Because we are talking about fermions, the total wavefunction must be antisymmetric under particle exchange. This means the if the spatial part is symmetric, the spin part must be antisymmetric and vice-versa.

I note that the spin triplet state is symmetric under particle exchange while the spin singlet state is antisymmetric.

 

[IHateMayonnaise]

You just can't multiply the spatial wavefunctions arbitrarily by χ⁺ like that. The spinors themselves must have "1" and "2" subscripts.

It is easier to write the total fermion wavefunction as the product of two separate wavefunctions, one for the spatial part and one for the spin part:

ψ = (spatial)*(spin)

Because we are talking about fermions, the total wavefunction must be antisymmetric under particle exchange.

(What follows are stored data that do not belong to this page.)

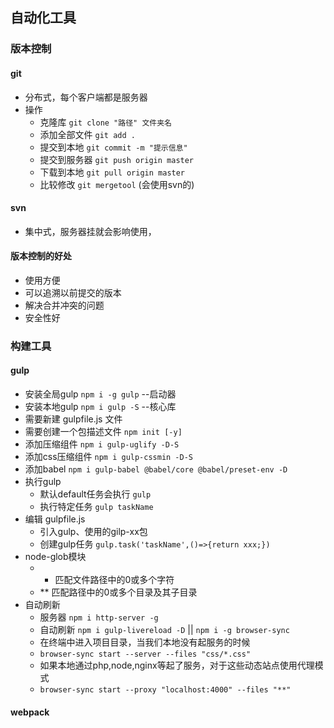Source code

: ## 自动化工具

### 版本控制

#### git
* 分布式，每个客户端都是服务器
* 操作
    - 克隆库 `git clone "路径" 文件夹名`
    - 添加全部文件 `git add .`
    - 提交到本地 `git commit -m "提示信息" `
    - 提交到服务器 `git push origin master`
    - 下载到本地 `git pull origin master`
    - 比较修改 `git mergetool` (会使用svn的)



#### svn
* 集中式，服务器挂就会影响使用，

#### 版本控制的好处
* 使用方便
* 可以追溯以前提交的版本
* 解决合并冲突的问题
* 安全性好

### 构建工具

#### gulp
* 安装全局gulp `npm i -g gulp`   --启动器
* 安装本地gulp `npm i gulp -S`   --核心库
* 需要新建 gulpfile.js 文件
* 需要创建一个包描述文件 `npm init [-y]`
* 添加压缩组件 `npm i gulp-uglify -D-S`
* 添加css压缩组件 `npm i gulp-cssmin -D-S`
* 添加babel `npm i gulp-babel @babel/core @babel/preset-env -D`
* 执行gulp 
    - 默认default任务会执行 `gulp`
    - 执行特定任务 `gulp taskName`
* 编辑 gulpfile.js
    - 引入gulp、使用的gilp-xx包
    - 创建gulp任务 `gulp.task('taskName',()=>{return xxx;})`
* node-glob模块
    - * 匹配文件路径中的0或多个字符
    - ** 匹配路径中的0或多个目录及其子目录
* 自动刷新
    - 服务器 `npm i http-server -g`
    - 自动刷新 `npm i gulp-livereload -D` || `npm i -g browser-sync`
    - 在终端中进入项目目录，当我们本地没有起服务的时候
    -   `browser-sync start --server --files "css/*.css"`
    - 如果本地通过php,node,nginx等起了服务，对于这些动态站点使用代理模式
    -   `browser-sync start --proxy "localhost:4000" --files "**"`
#### webpack




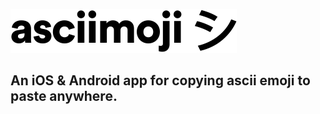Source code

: ![Asciimoji Logo](./assets/logoblack.png)

## An iOS & Android app for copying ascii emoji to paste anywhere.
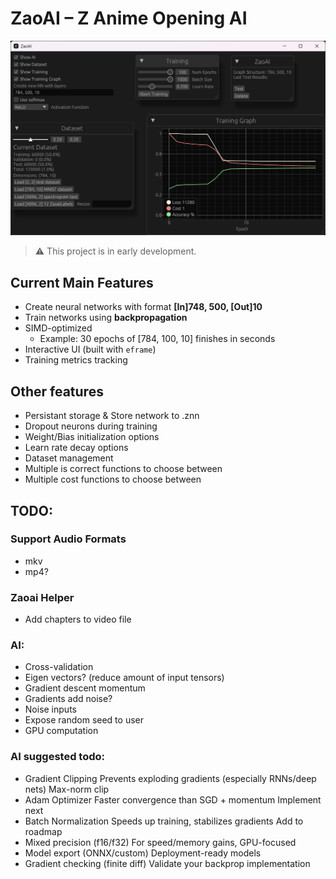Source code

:# ZaoAI – Z Anime Opening AI

![alt text](img/showcase2.png)

> ⚠️ This project is in early development.

## Current Main Features
- Create neural networks with format **[In]748, 500, [Out]10**
- Train networks using **backpropagation**
- SIMD-optimized
  - Example: 30 epochs of [784, 100, 10] finishes in seconds
- Interactive UI (built with `eframe`)
- Training metrics tracking

## Other features
- Persistant storage & Store network to .znn
- Dropout neurons during training
- Weight/Bias initialization options
- Learn rate decay options
- Dataset management
- Multiple is correct functions to choose between
- Multiple cost functions to choose between


## TODO:
### Support Audio Formats
- mkv
- mp4?

### Zaoai Helper
- Add chapters to video file

### AI:
- Cross-validation
- Eigen vectors? (reduce amount of input tensors)
- Gradient descent momentum 
- Gradients add noise?
- Noise inputs
- Expose random seed to user
- GPU computation

### AI suggested todo:
- Gradient Clipping	Prevents exploding gradients (especially RNNs/deep nets)	Max-norm clip
- Adam Optimizer	Faster convergence than SGD + momentum	Implement next
- Batch Normalization	Speeds up training, stabilizes gradients	Add to roadmap
- Mixed precision (f16/f32)	For speed/memory gains, GPU-focused
- Model export (ONNX/custom)	Deployment-ready models
- Gradient checking (finite diff)	Validate your backprop implementation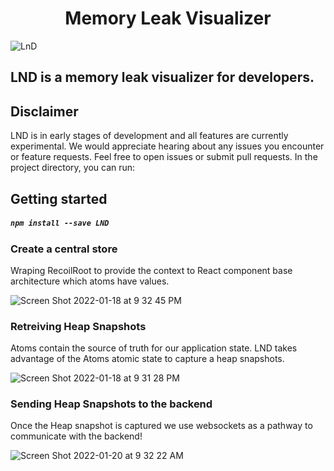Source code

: <h1 align='center'> Memory Leak Visualizer </h1>

![LnD](https://user-images.githubusercontent.com/76221469/148320844-f1d34078-5610-45b5-ab65-77732f2f36a8.png)

## LND is a memory leak visualizer for developers.


## Disclaimer 
LND is in early stages of development and all features are currently experimental. We would appreciate hearing about any issues you encounter or feature requests. Feel free to open issues or submit pull requests.
In the project directory, you can run:
## Getting started
##### `npm install --save LND`

### Create a central store

Wraping RecoilRoot to provide the context to React component base architecture which atoms have values. 

![Screen Shot 2022-01-18 at 9 32 45 PM](https://user-images.githubusercontent.com/69587570/150053383-1824863f-531f-478d-9b93-51ed2c213606.png)

### Retreiving Heap Snapshots

Atoms contain the source of truth for our application state. LND takes advantage of the Atoms atomic state to capture a heap snapshots.  

![Screen Shot 2022-01-18 at 9 31 28 PM](https://user-images.githubusercontent.com/69587570/150058907-57eb9ce7-1ceb-4dfe-9ef3-98f3e18e3aed.png)

### Sending Heap Snapshots to the backend

Once the Heap snapshot is captured we use websockets as a pathway to communicate with the backend!

![Screen Shot 2022-01-20 at 9 32 22 AM](https://user-images.githubusercontent.com/69587570/150359046-f200bd5c-ce4d-4637-8946-013f40e06eb1.png)
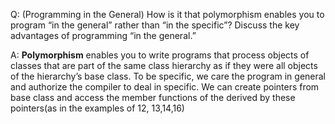 Q: (Programming in the General) How is it that polymorphism enables you to program “in the general” rather than “in the specific”? Discuss the key advantages of programming “in the general.”

A: **Polymorphism** enables you to write programs that process objects of classes that are part of the same class hierarchy as if they were all objects of the hierarchy’s base class. To be specific, we care the program in general and authorize the compiler to deal in specific. We can create pointers from base class and access the member functions of the derived by these pointers(as in the examples of 12, 13,14,16)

This means the if the spatial part is symmetric, the spin part must be antisymmetric and vice-versa.

I note that the spin triplet state is symmetric under particle exchange while the spin singlet state is antisymmetric.

By "1" and "2" subscripts do you mean $\chi^\pm$?

 

[kuruman]

No. In your notation, the spin singlet state is

$$|0,0>=\frac{\chi^{+}_{1}\chi^{-}_{2}-\chi^{-}_{1}\chi^{+}_{2}}{\sqrt{2}}$$

and the spin triplet has states

$$|1,1>=\chi^{+}_{1}\chi^{+}_{2}$$

$$|1,0>=\frac{\chi^{+}_{1}\chi^{-}_{2}+\chi^{-}_{1}\chi^{+}_{2}}{\sqrt{2}}$$

$$|1,-1>=\chi^{-}_{1}\chi^{-}_{2}$$

Check out their properties under particle exchange. You may also wish to look them up in wikipedia.